LinkedIn has been fined €310 million ($334 million) by the European Union for breaches of the General Data Protection Regulation (GDPR). The Irish Data Protection Commission (DPC) found that the professional networking giant improperly analyzed its users’ personal data to enhance targeted advertising without adequate consent or legal justification.
The DPC’s investigation revealed that LinkedIn failed to demonstrate a legitimate interest or contractual necessity for processing the personal data it collected, along with data from third parties. “The lawfulness of processing is a fundamental aspect of data protection law,” noted DPC Deputy Commissioner Graham Doyle. He emphasized that processing personal data without an appropriate legal basis represents a serious violation of individuals’ rights to data protection.
This ruling is rooted in a complaint lodged back in 2018 by the French non-profit organization La Quadrature Du Net. The complaint triggered an inquiry into whether LinkedIn was handling its users’ personal data in a lawful, fair, and transparent manner. Initially raised with the French Data Protection Authority, the case was eventually transferred to the DPC due to LinkedIn’s European headquarters being located in Ireland.
In light of the ruling, LinkedIn issued a statement expressing its commitment to compliance. A spokesperson conveyed to Engadget: “Today the Irish Data Protection Commission (IDPC) reached a final decision on claims from 2018 about some of our digital advertising efforts in the EU. While we believe we have been in compliance with the General Data Protection Regulation (GDPR), we are working to ensure our ad practices meet this decision by the IDPC’s deadline.”
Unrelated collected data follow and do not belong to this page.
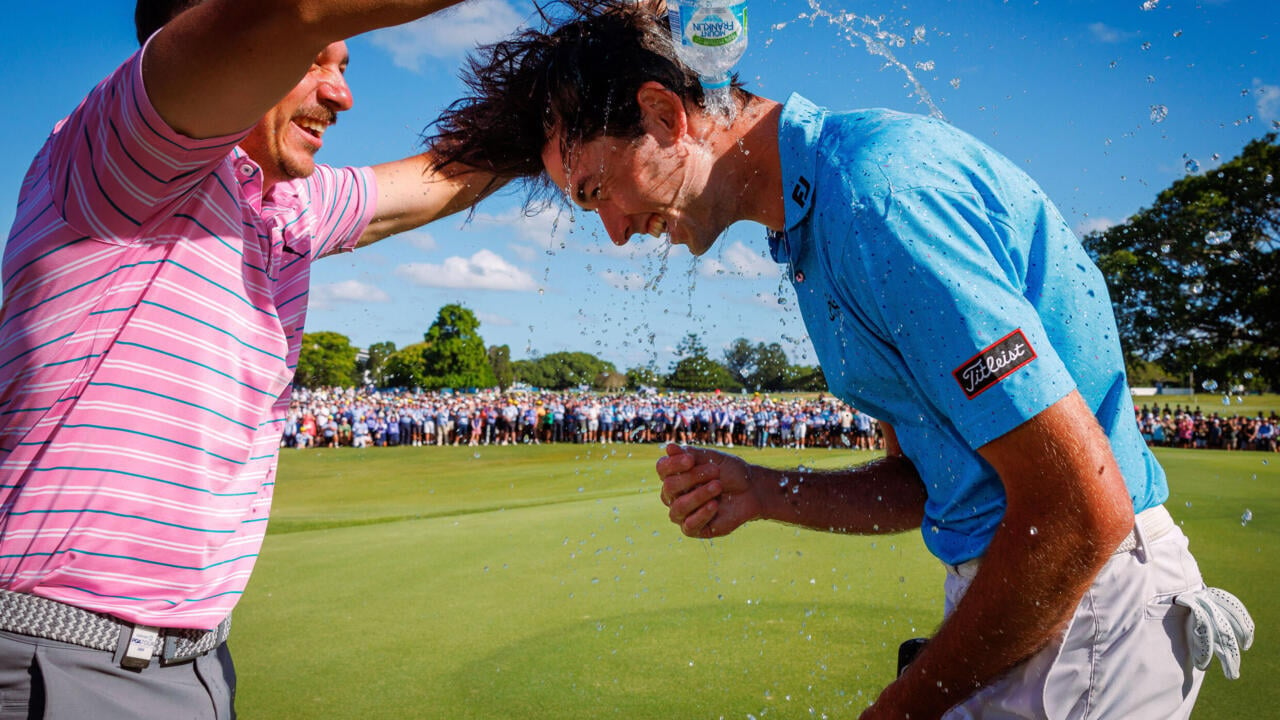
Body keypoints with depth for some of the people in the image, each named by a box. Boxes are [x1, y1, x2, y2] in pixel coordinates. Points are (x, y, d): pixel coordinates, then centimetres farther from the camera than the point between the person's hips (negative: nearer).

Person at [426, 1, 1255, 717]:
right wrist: (763, 494, 0)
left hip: (1084, 602, -8)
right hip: (1017, 591, 9)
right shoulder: (813, 233, 11)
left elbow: (1083, 511, -23)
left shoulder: (876, 188, -21)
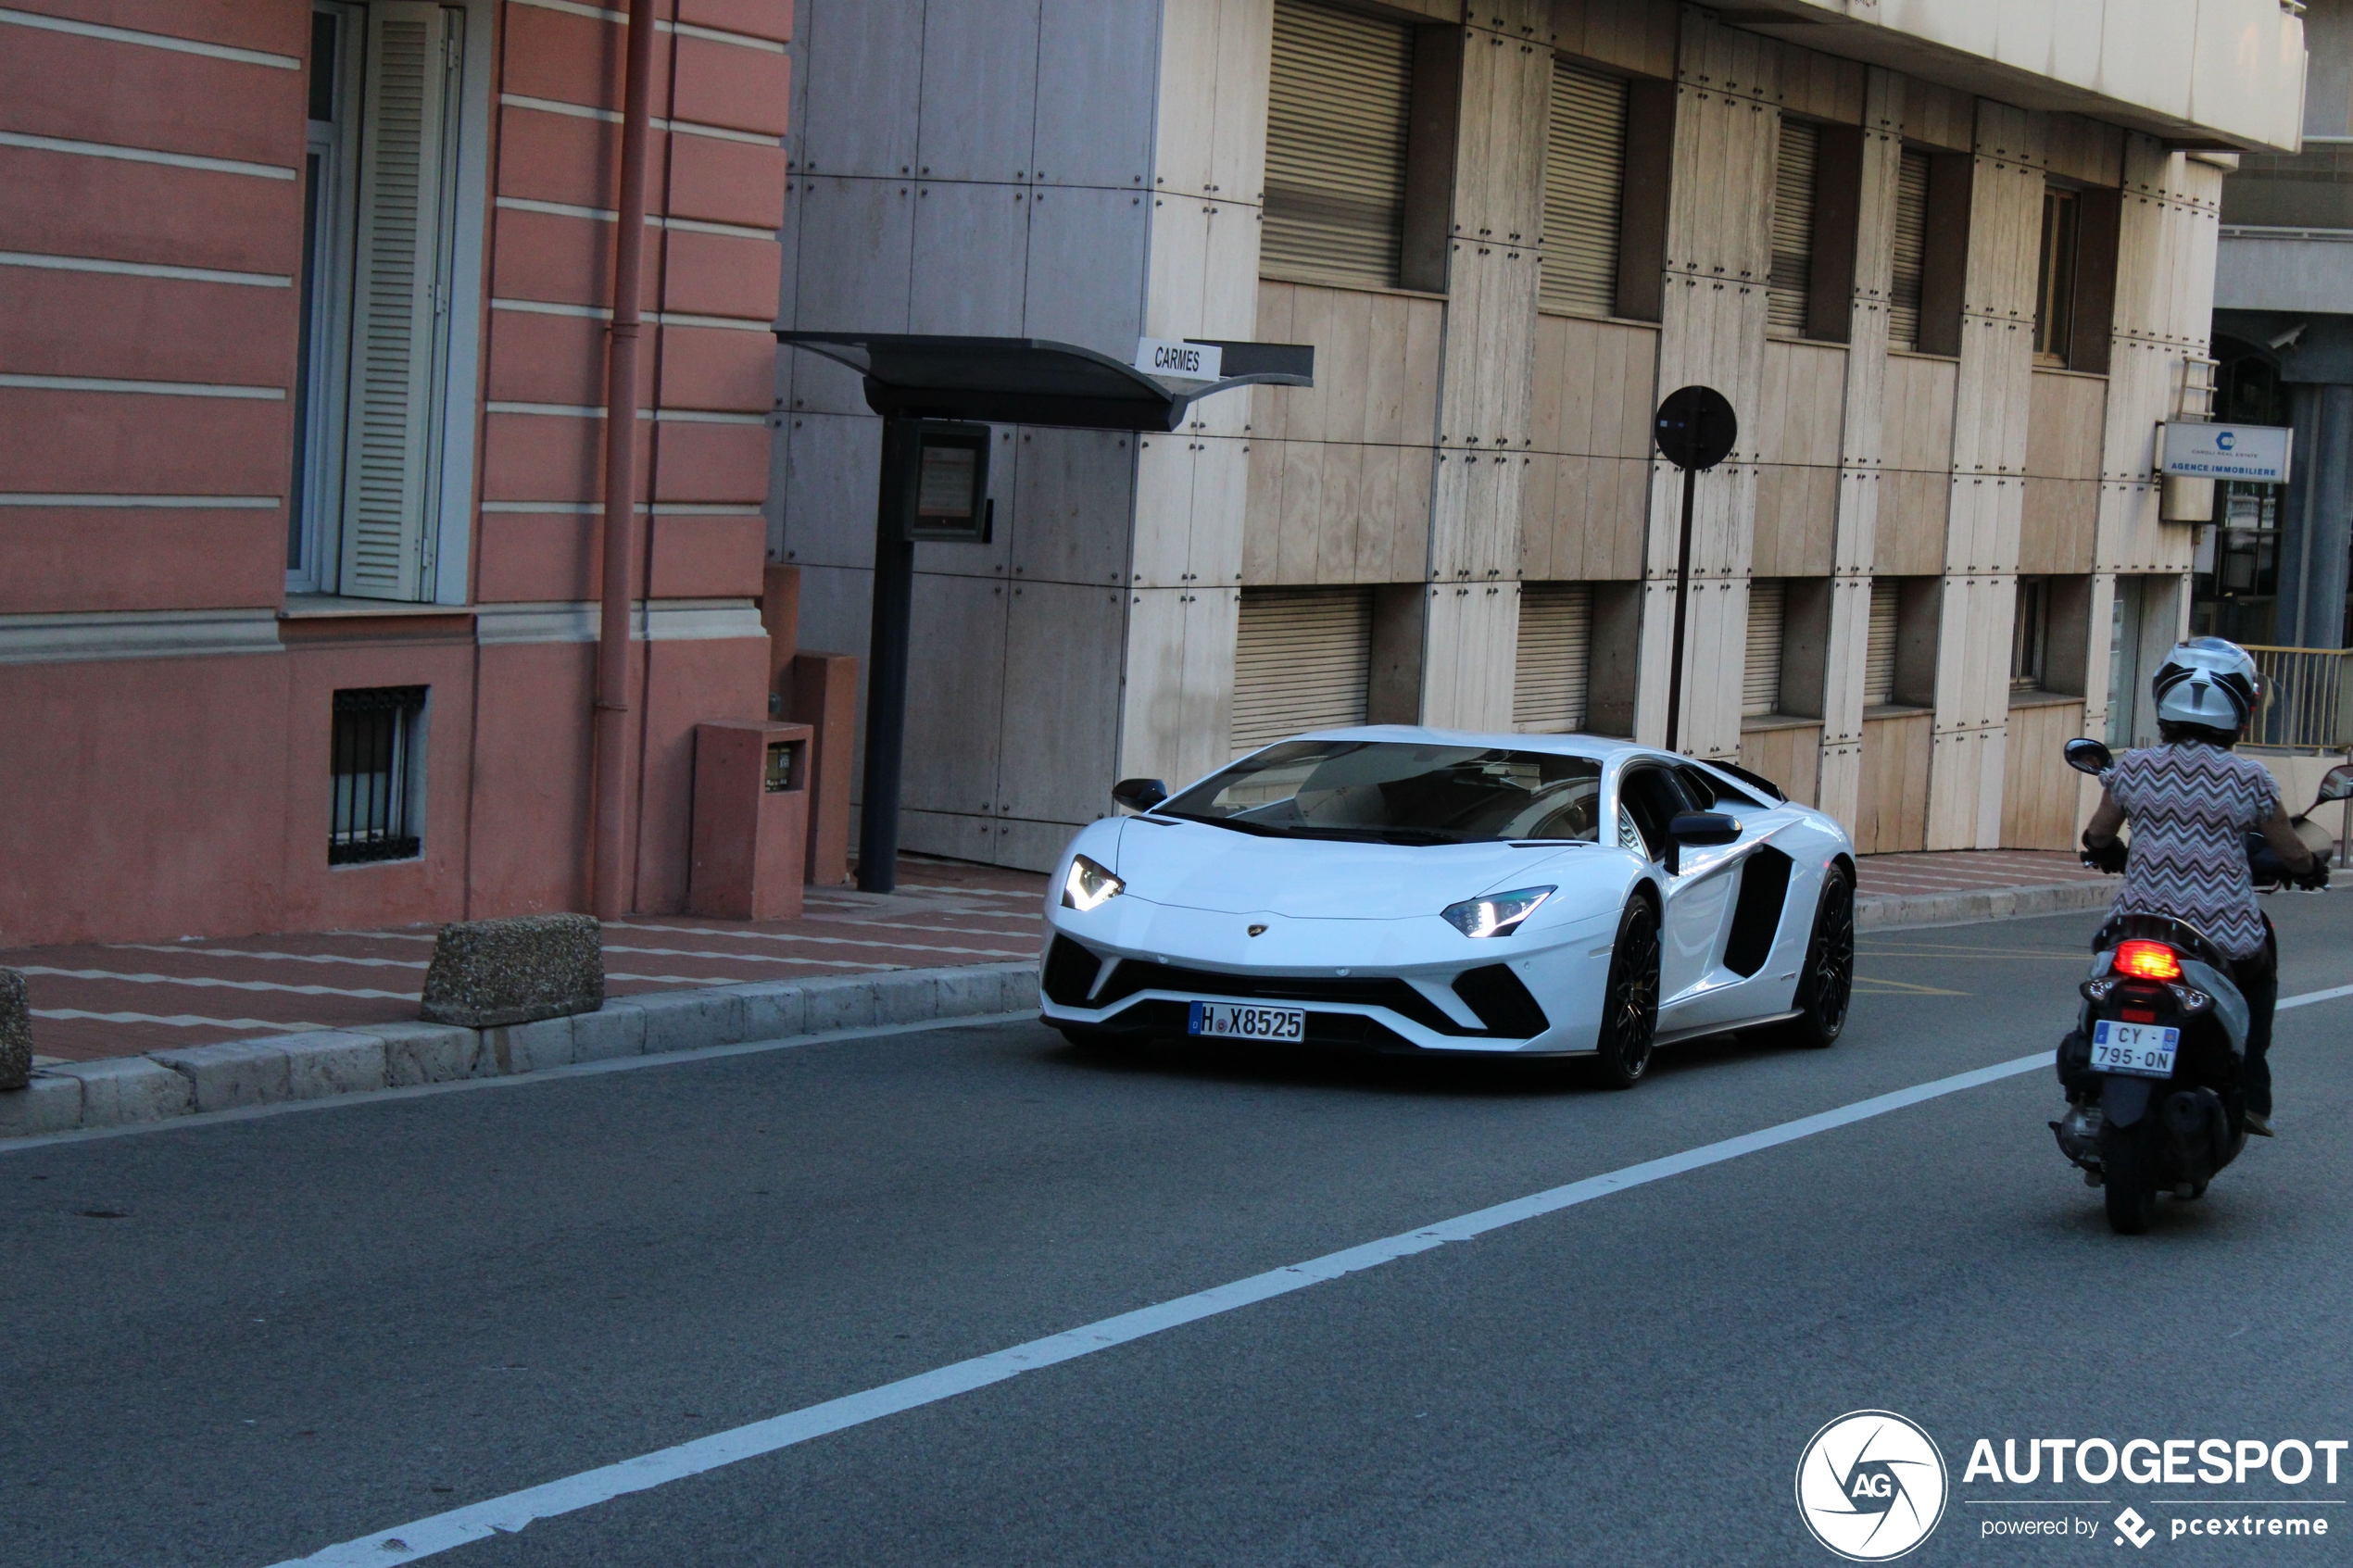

This hefty fine not only underscores the EU’s stringent approach to data protection but also serves as a wake-up call for tech companies to prioritize compliance and transparency in their data practices. For more insights into this landmark decision, visit Engadget. As the digital landscape evolves, the importance of safeguarding user data cannot be overstated, and the repercussions of non-compliance are now more evident than ever.